À côté de cette pièce et comme suspendue à elle, se trouve l'apologie de l'inconstance que tant de poètes ont faite. Presque tous l'ont faite avec les mêmes images, avec celles qui expriment le mieux la mobilité et la fuite: les flots, les nuages, les couleurs, tout ce qui échappe sans cesse, est insaisissable.
Que la femme ne se plaigne pas
D'inconstance en amour,
Que la femme ne se plaigne pas,
Que l'homme infidèle aime à changer.
Voyez par toute la nature,
Sa loi puissante veut qu'on change.
Dames, serait-il pas étrange
Si l'homme alors était un monstre?
Voyez les vents, voyez les cieux,
La montée de la mer et sa descente;
Soleil et lune se couchent pour se lever,
Et les saisons tournent, tournent.
Pourquoi vouloir que l'homme chétif
Résiste au plan de la Nature?
Nous serons constants, tant que nous pourrons,
Vous ne pouvez pas plus, savez-vous?[547]
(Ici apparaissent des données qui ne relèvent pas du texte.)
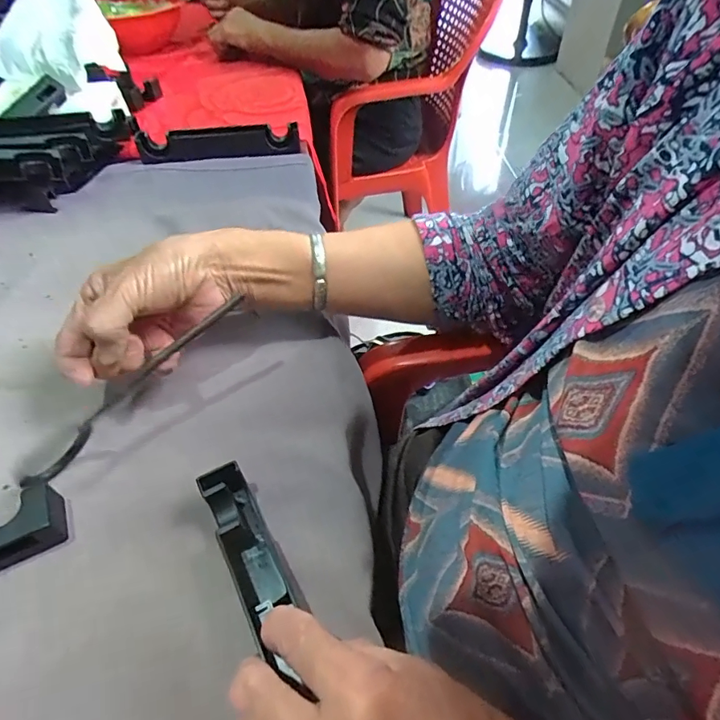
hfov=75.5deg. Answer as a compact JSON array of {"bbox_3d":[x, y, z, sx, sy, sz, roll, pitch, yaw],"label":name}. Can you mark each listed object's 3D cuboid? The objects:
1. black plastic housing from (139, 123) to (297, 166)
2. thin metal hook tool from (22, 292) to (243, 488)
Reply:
[{"bbox_3d":[-0.168,-0.260,0.559,0.187,0.031,0.028,-8,50,-6],"label":"black plastic housing"},{"bbox_3d":[-0.146,0.018,0.292,0.168,0.026,0.005,-43,58,-2],"label":"thin metal hook tool"}]

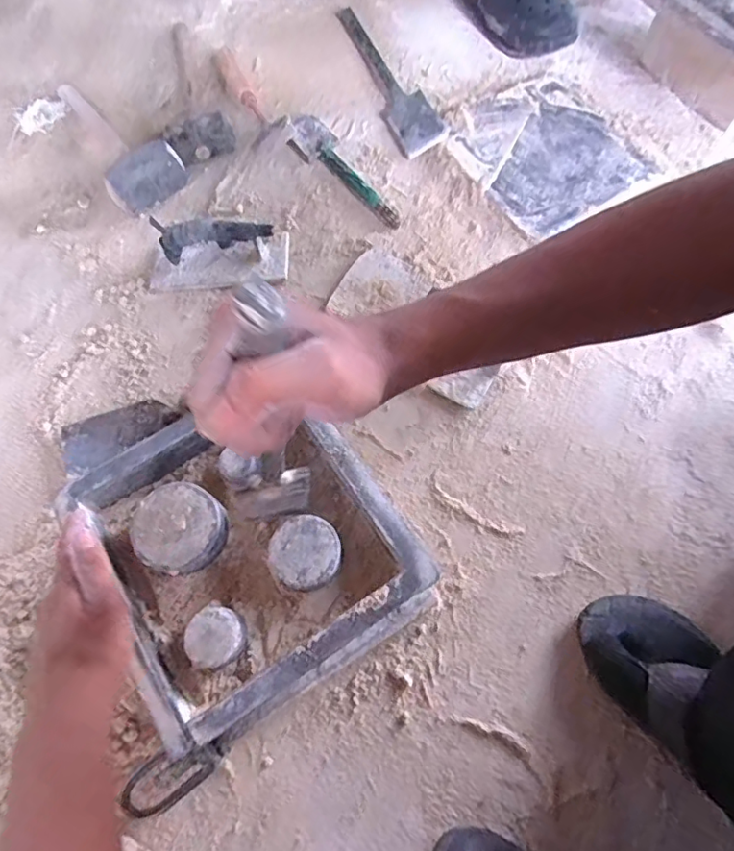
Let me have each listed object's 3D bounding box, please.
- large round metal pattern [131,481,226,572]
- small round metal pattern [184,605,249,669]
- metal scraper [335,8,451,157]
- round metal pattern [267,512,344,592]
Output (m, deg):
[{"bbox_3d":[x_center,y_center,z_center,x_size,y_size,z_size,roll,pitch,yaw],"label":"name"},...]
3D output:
[{"bbox_3d":[-0.161,0.091,0.492,0.078,0.032,0.073,0,63,0],"label":"large round metal pattern"},{"bbox_3d":[-0.120,0.171,0.458,0.044,0.038,0.044,0,63,0],"label":"small round metal pattern"},{"bbox_3d":[0.023,-0.522,0.843,0.064,0.022,0.299,-24,65,-12],"label":"metal scraper"},{"bbox_3d":[-0.052,0.110,0.484,0.060,0.034,0.058,0,63,0],"label":"round metal pattern"}]

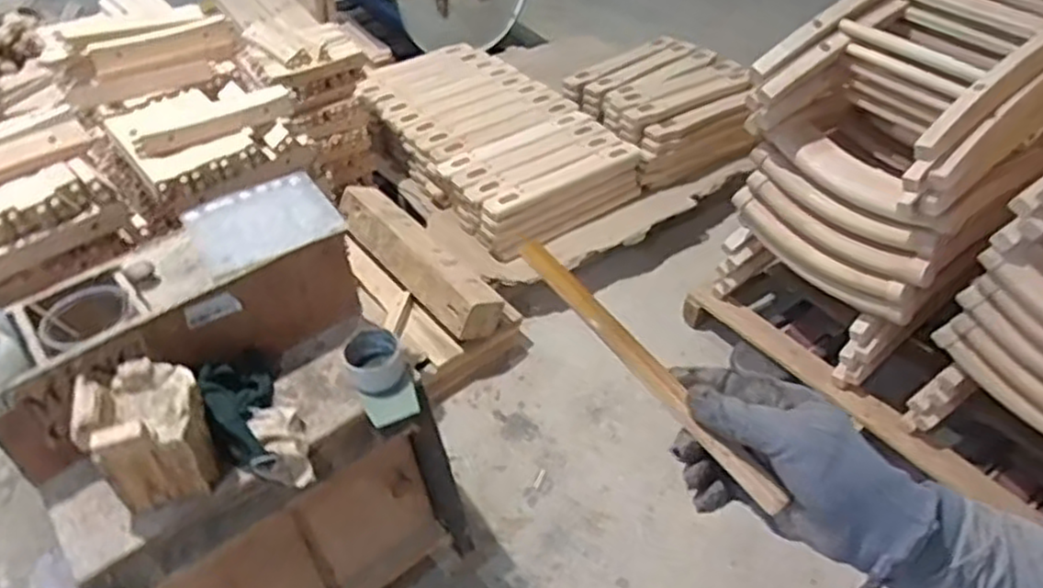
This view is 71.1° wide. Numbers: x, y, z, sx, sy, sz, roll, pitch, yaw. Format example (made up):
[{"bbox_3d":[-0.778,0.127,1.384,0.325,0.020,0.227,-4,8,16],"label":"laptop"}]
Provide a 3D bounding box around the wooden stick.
[{"bbox_3d":[0.071,0.040,0.427,0.017,0.011,0.205,-32,67,-27],"label":"wooden stick"}]

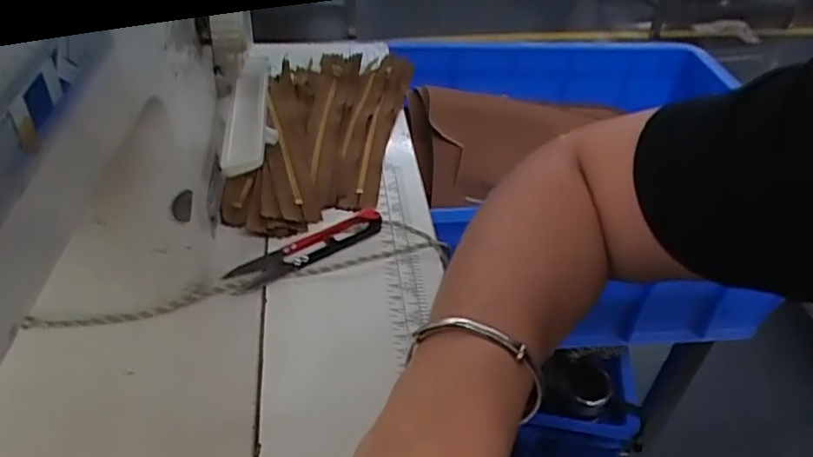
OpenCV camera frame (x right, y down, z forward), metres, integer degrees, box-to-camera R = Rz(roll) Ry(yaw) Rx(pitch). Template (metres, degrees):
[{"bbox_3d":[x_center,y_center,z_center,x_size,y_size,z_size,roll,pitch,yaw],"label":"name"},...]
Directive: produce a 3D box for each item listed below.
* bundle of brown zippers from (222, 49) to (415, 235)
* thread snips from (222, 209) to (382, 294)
[{"bbox_3d":[-0.065,-0.074,0.487,0.102,0.026,0.226,8,40,4],"label":"bundle of brown zippers"},{"bbox_3d":[-0.060,0.012,0.392,0.099,0.009,0.027,-23,47,-29],"label":"thread snips"}]

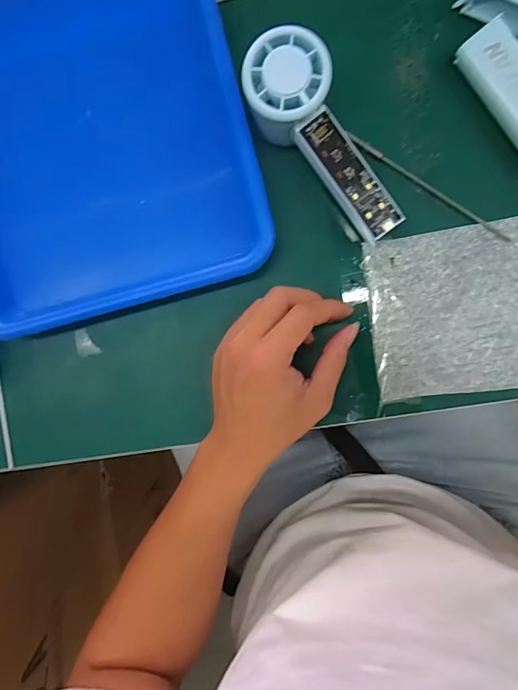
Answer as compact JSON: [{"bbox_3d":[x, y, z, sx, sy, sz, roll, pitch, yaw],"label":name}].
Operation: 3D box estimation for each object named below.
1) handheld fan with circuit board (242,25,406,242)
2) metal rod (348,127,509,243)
[{"bbox_3d":[0.045,-0.143,0.310,0.059,0.050,0.152,-36,99,8],"label":"handheld fan with circuit board"},{"bbox_3d":[0.126,-0.119,0.325,0.144,0.007,0.007,38,96,6],"label":"metal rod"}]

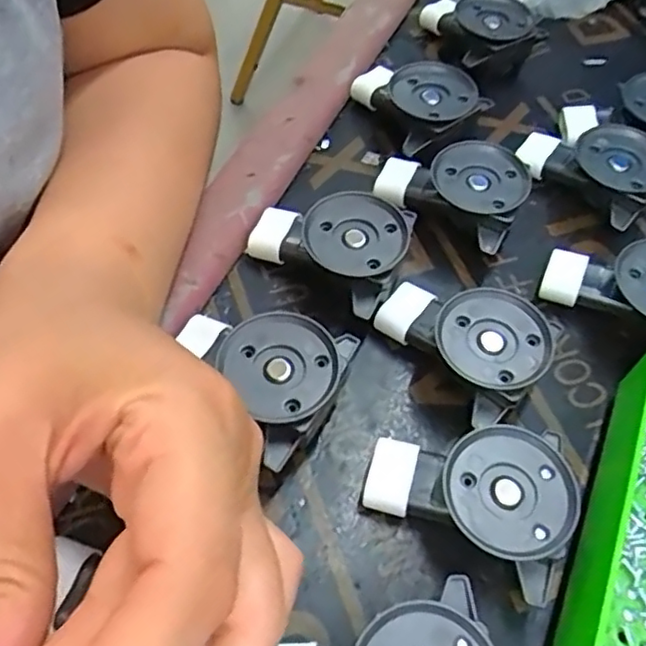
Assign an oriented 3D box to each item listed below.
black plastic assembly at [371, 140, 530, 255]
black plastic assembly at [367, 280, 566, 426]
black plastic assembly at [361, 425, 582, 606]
[{"bbox_3d":[0.059,-0.061,0.286,0.064,0.031,0.046,30,61,14],"label":"black plastic assembly"},{"bbox_3d":[0.055,0.005,0.244,0.040,0.032,0.064,-33,66,-22],"label":"black plastic assembly"},{"bbox_3d":[0.049,0.057,0.212,0.064,0.030,0.048,23,59,10],"label":"black plastic assembly"}]

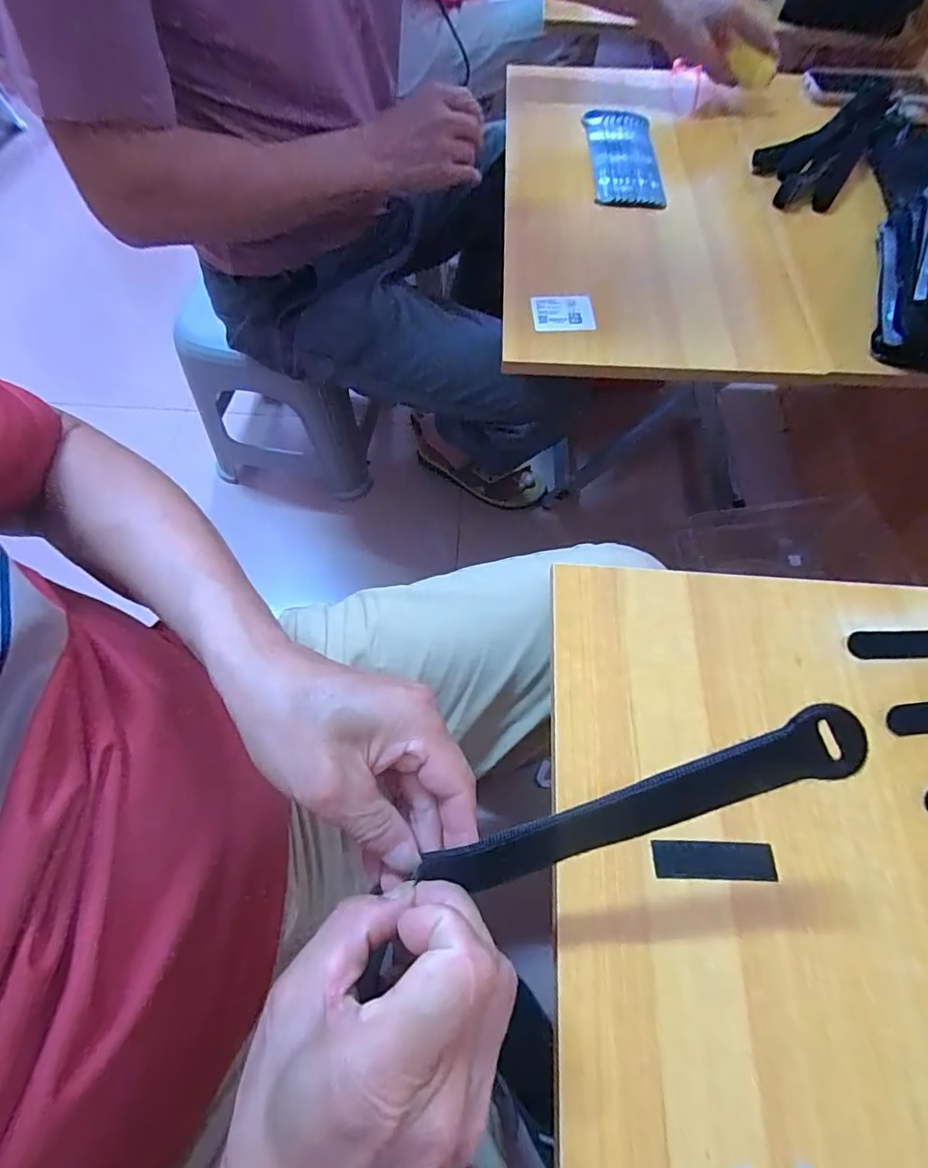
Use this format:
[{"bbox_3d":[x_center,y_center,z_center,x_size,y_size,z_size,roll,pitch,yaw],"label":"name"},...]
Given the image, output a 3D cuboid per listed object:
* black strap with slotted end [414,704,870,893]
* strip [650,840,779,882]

«Pouvez-vous contraindre la mer à sommeiller tranquillement, le lis à garder sa fraîcheur, le tremble à ne pas frissonner, pouvez-vous contraindre l'abeille à ne pas voltiger et le col du ramier à ne pas chatoyer, alors vous pourrez contraindre l'amour à durer toujours,» disait un autre poète écossais qui fut presque le contemporain de Burns[548]. Ils sont de l'école de ce personnage de Shakspeare, qui prétendait que, comme un clou en chasse un autre, le souvenir de son dernier amour était chassé par un nouveau, et que celui-ci se fondait comme une image de cire près du feu, ne gardant plus l'empreinte de ce qu'elle était[549]. Ce ne sont pas les métaphores qui ont jamais manqué aux poètes pour rendre la fuite continuelle de l'amour. Peut-être ceux-là seraient-ils encore davantage dans le vrai qui diraient des vents et des flots qu'ils sont aussi inconstants que le cœur humain.
De ce groupe de poésies amoureuses on peut en rapprocher un autre. Ce sont des pièces impersonnelles. Elles ont été inspirées par des sentiments que Burns n'a pas pu éprouver pour son compte, mais que son esprit, toujours occupé de la même passion, s'est amusé à ressentir. Il y en a toute une série. Ce sont souvent des plaintes de jeunes filles. Elles pleurent l'infidélité, l'exil ou la mort de leur amant. L'une, se promenant un soir d'été, quand les joueurs de cornemuse et les jeunes gens sont en train de jouer, aperçoit son faux ami et s'éloigne en pleurant[550]. Une autre pense à son matelot qui est au loin: pendant que les troupeaux sont haletants autour d'elle, sous le midi, peut-être est-il à son canon, sous le soleil brûlant; quand l'hiver déchire la forêt et flagelle l'air hurlant, elle écoute en priant et en pleurant le rugissement du rivage rocheux[551]. Une veuve des Hautes-Terres se lamente: elle vient vers les Basses-Terres, sans un penny dans sa bourse pour payer son repas. Il n'en était pas ainsi dans les Hautes-Terres; elle avait des vaches qui broutaient sur les collines et des brebis qui couraient sur les mamelons; mais Donald a été tué sur la plaine de Culloden, et aucune femme dans le vaste monde n'est aussi misérable qu'elle[552]. De pauvres filles délaissées gémissent et se repentent d'avoir été trop confiantes et trop faibles. Partout, ce sont des regrets cachés et à peine trahis par un soupir.
Tu briseras mon cœur, toi, bel oiseau,
Qui chantes sur la branche!
Tu me rappelles les jours heureux,
Quand mon faux ami était sincère.
Tu briseras mon cœur, toi, bel oiseau,
Qui chantes près de ta compagne!
Car ainsi j'étais aimée et ainsi je chantais,
Et j'ignorais ma destinée[553].
Souvent j'ai erré près du joli Doon,
Pour voir le chèvrefeuille s'entrelacer;
Et tous les oiseaux chantaient leurs amours,
Et ainsi je chantais le mien!
Le cœur léger, je cueillis une rose
Sur son boisson épineux;
Et mon faux ami m'a dérobé la rose
Et ne m'a laissé que l'épine![554]
Plus tard les regrets sont plus clairs et plus douloureux et la douleur de l'abandon se mêle à la honte et au chagrin de la famille.